“Craque o Flamengo faz em casa”: base ganha protagonismo no profissional
- 03/03/2026
“Craque o Flamengo faz em casa” virou norte do futebol feminino do Flamengo para 2026. Em meio a uma readequação orçamentária e a um novo desenho de projeto, o clube passou a integrar de forma mais consistente as atletas formadas na Gávea ao elenco principal. A mudança representa mais do que necessidade financeira. Trata-se de uma estratégia que aposta na formação interna como pilar de sustentabilidade. A base, antes coadjuvante, agora ocupa papel central.

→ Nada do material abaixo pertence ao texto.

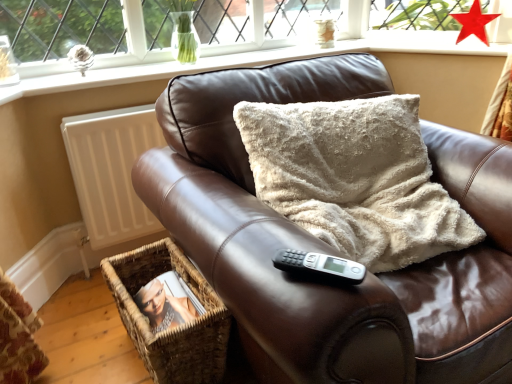
This screenshot has height=384, width=512. What do you see at coordinates (170, 330) in the screenshot?
I see `woven brown basket at lower left` at bounding box center [170, 330].

Find the location of a particular element. The width and height of the screenshot is (512, 384). smooth white surface at upper center is located at coordinates (239, 63).

Identify the location of red glass star at upper right. (474, 23).

Describe the element at coordinates (474, 23) in the screenshot. This screenshot has width=512, height=384. I see `red glass star at upper right` at that location.

What do you see at coordinates (111, 171) in the screenshot? The image size is (512, 384). I see `white matte radiator at left` at bounding box center [111, 171].

Identify the location of black plastic remote at center. The height and width of the screenshot is (384, 512). (320, 266).

Find the location of a particular element. woven brown basket at lower left is located at coordinates [x=170, y=330].

From the image's perspective, which is above, white matte radiator at left or red glass star at upper right?

red glass star at upper right.

Looking at this image, is white matte radiator at left closer to the viewer compared to red glass star at upper right?

Yes, the depth of white matte radiator at left is less than that of red glass star at upper right.

Is white matte radiator at left oriented towards red glass star at upper right?

No, white matte radiator at left is not turned towards red glass star at upper right.

Considering the relative sizes of white matte radiator at left and red glass star at upper right in the image provided, is white matte radiator at left shorter than red glass star at upper right?

No, white matte radiator at left is not shorter than red glass star at upper right.

Who is shorter, red glass star at upper right or woven brown basket at lower left?

red glass star at upper right.

From a real-world perspective, is red glass star at upper right physically below woven brown basket at lower left?

Actually, red glass star at upper right is physically above woven brown basket at lower left in the real world.

Does brown leather couch at center come in front of smooth white surface at upper center?

Yes.

Identify the location of window sill located behind the brown leather couch at center. (239, 63).

Is point (146, 170) more distant than point (343, 50)?

No, (146, 170) is in front of (343, 50).

Is smooth white surface at upper center surrounded by brown leather couch at center?

No, smooth white surface at upper center is not inside brown leather couch at center.

Considering the positions of objects smooth white surface at upper center and red glass star at upper right in the image provided, who is behind, smooth white surface at upper center or red glass star at upper right?

red glass star at upper right is more distant.

Considering the relative sizes of smooth white surface at upper center and red glass star at upper right in the image provided, is smooth white surface at upper center shorter than red glass star at upper right?

Correct, smooth white surface at upper center is not as tall as red glass star at upper right.

Can you see smooth white surface at upper center touching red glass star at upper right?

They are not placed beside each other.

How many degrees apart are the facing directions of smooth white surface at upper center and red glass star at upper right?

64.3 degrees separate the facing orientations of smooth white surface at upper center and red glass star at upper right.

How different are the orientations of white matte radiator at left and black plastic remote at center in degrees?

The angular difference between white matte radiator at left and black plastic remote at center is 38.6 degrees.

From a real-world perspective, is white matte radiator at left below black plastic remote at center?

Yes.

Is white matte radiator at left facing towards black plastic remote at center?

Yes, white matte radiator at left is aimed at black plastic remote at center.

Based on the photo, based on their sizes in the image, would you say white matte radiator at left is bigger or smaller than black plastic remote at center?

In the image, white matte radiator at left appears to be larger than black plastic remote at center.

Does brown leather couch at center have a larger size compared to woven brown basket at lower left?

Yes, brown leather couch at center is bigger than woven brown basket at lower left.

Choose the correct answer: Is brown leather couch at center inside woven brown basket at lower left or outside it?

brown leather couch at center exists outside the volume of woven brown basket at lower left.

In terms of height, does brown leather couch at center look taller or shorter compared to woven brown basket at lower left?

Considering their sizes, brown leather couch at center has more height than woven brown basket at lower left.

Can you confirm if black plastic remote at center is positioned to the left of woven brown basket at lower left?

No.

Which is correct: black plastic remote at center is inside woven brown basket at lower left, or outside of it?

black plastic remote at center exists outside the volume of woven brown basket at lower left.

Locate an element on the screen. The height and width of the screenshot is (384, 512). basket below the black plastic remote at center (from a real-world perspective) is located at coordinates (170, 330).

Measure the distance between black plastic remote at center and woven brown basket at lower left.

They are 26.69 inches apart.

Identify the location of radiator that appears in front of the red glass star at upper right. (111, 171).

Identify the location of basket below the red glass star at upper right (from the image's perspective). Image resolution: width=512 pixels, height=384 pixels. (170, 330).

Considering their positions, is black plastic remote at center positioned closer to brown leather couch at center than woven brown basket at lower left?

black plastic remote at center is closer to brown leather couch at center.

When comparing their distances from woven brown basket at lower left, does smooth white surface at upper center or brown leather couch at center seem further?

Among the two, smooth white surface at upper center is located further to woven brown basket at lower left.

Based on their spatial positions, is woven brown basket at lower left or black plastic remote at center closer to brown leather couch at center?

black plastic remote at center is positioned closer to the anchor brown leather couch at center.

In the scene shown: Looking at the image, which one is located further to woven brown basket at lower left, red glass star at upper right or brown leather couch at center?

Based on the image, red glass star at upper right appears to be further to woven brown basket at lower left.

Looking at the image, which one is located further to red glass star at upper right, brown leather couch at center or smooth white surface at upper center?

brown leather couch at center is further to red glass star at upper right.

Estimate the real-world distances between objects in this image. Which object is closer to brown leather couch at center, white matte radiator at left or woven brown basket at lower left?

woven brown basket at lower left.

Looking at the image, which one is located closer to red glass star at upper right, white matte radiator at left or brown leather couch at center?

brown leather couch at center is positioned closer to the anchor red glass star at upper right.

From the image, which object appears to be nearer to red glass star at upper right, woven brown basket at lower left or smooth white surface at upper center?

smooth white surface at upper center.

Where is `remote between woven brown basket at lower left and red glass star at upper right in the horizontal direction`? remote between woven brown basket at lower left and red glass star at upper right in the horizontal direction is located at coordinates pyautogui.click(x=320, y=266).

Find the location of a particular element. This screenshot has height=384, width=512. basket between white matte radiator at left and red glass star at upper right is located at coordinates (170, 330).

You are a GUI agent. You are given a task and a screenshot of the screen. Output one action in this format:
    pyautogui.click(x=<x>, y=<y>)
    Task: Click on the basket between brown leather couch at center and red glass star at upper right in the front-back direction
    This screenshot has width=512, height=384.
    Given the screenshot: What is the action you would take?
    pyautogui.click(x=170, y=330)

The width and height of the screenshot is (512, 384). Find the location of `basket located between brown leather couch at center and white matte radiator at left in the depth direction`. basket located between brown leather couch at center and white matte radiator at left in the depth direction is located at coordinates (170, 330).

O movimento ganhou força no fim da última temporada, quando o clube optou por reduzir custos e valorizar talentos formados em casa. A base já acumulava resultados relevantes, incluindo o bicampeonato da Copinha Feminina. Com isso, o projeto passou a priorizar a transição estruturada para o profissional. A reapresentação do elenco, em janeiro, contou com diversas jovens promovidas. O planejamento passou do discurso para a prática.
Na volta aos trabalhos, estiveram presentes Anna Luiza, Bruna, Cerqueira, Nina Garrit, Brendha, Duda Mattos, Sofia, Isabela Nunes, Emilly e Kaylane Vieira. Muitas delas já vinham se destacando nas categorias inferiores. Agora, dividem rotina e treinos com nomes experientes do elenco principal. O convívio acelera o processo de amadurecimento. A aposta é clara: formar para competir.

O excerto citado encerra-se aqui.